**THE PROBLEM:** Identify every line in the records that contains the word "count", and copy each such line in full.

**EXTRACTED MATERIAL:**

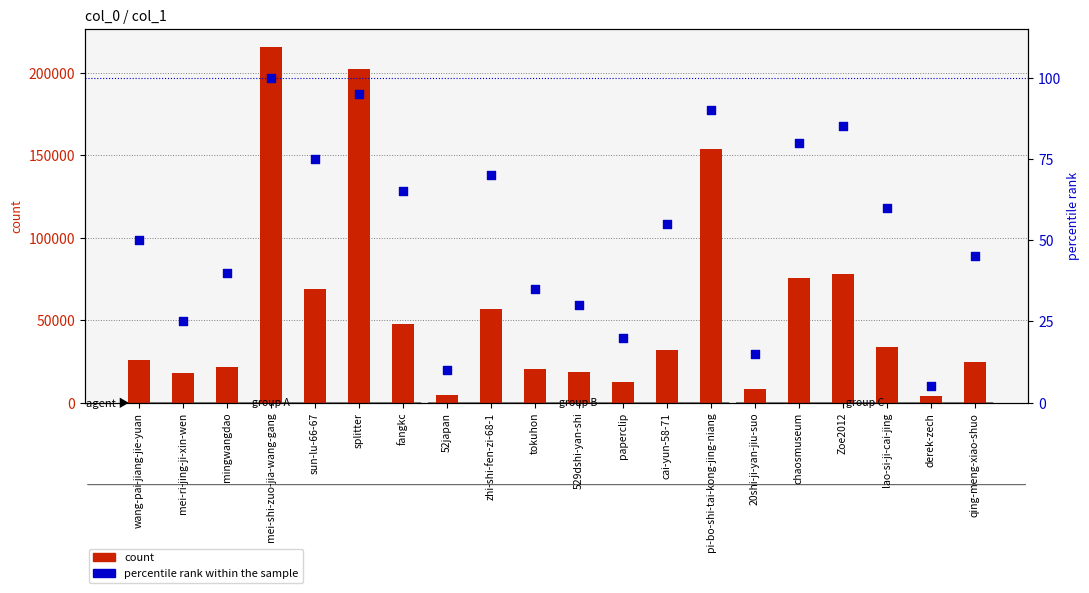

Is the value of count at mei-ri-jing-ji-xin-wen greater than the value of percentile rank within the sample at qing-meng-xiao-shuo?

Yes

--

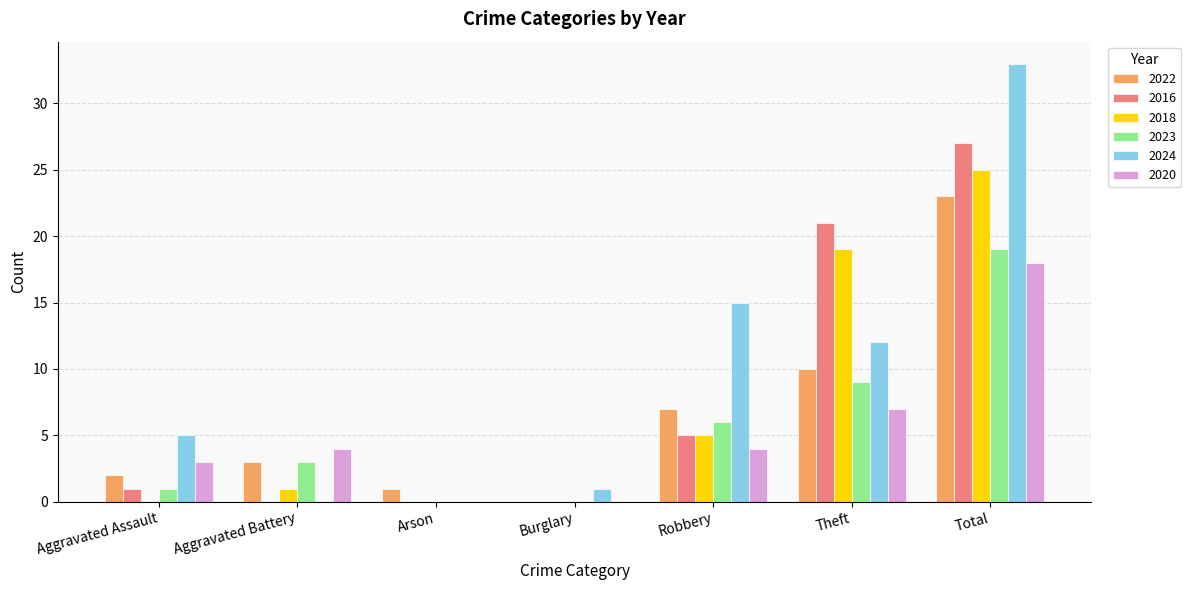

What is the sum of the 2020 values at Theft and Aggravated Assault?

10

--

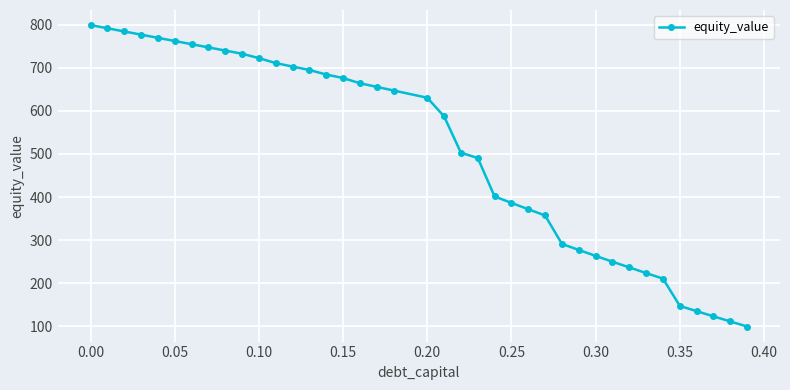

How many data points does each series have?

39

**SOLUTION:**
Is the value of count at mei-ri-jing-ji-xin-wen greater than the value of percentile rank within the sample at qing-meng-xiao-shuo?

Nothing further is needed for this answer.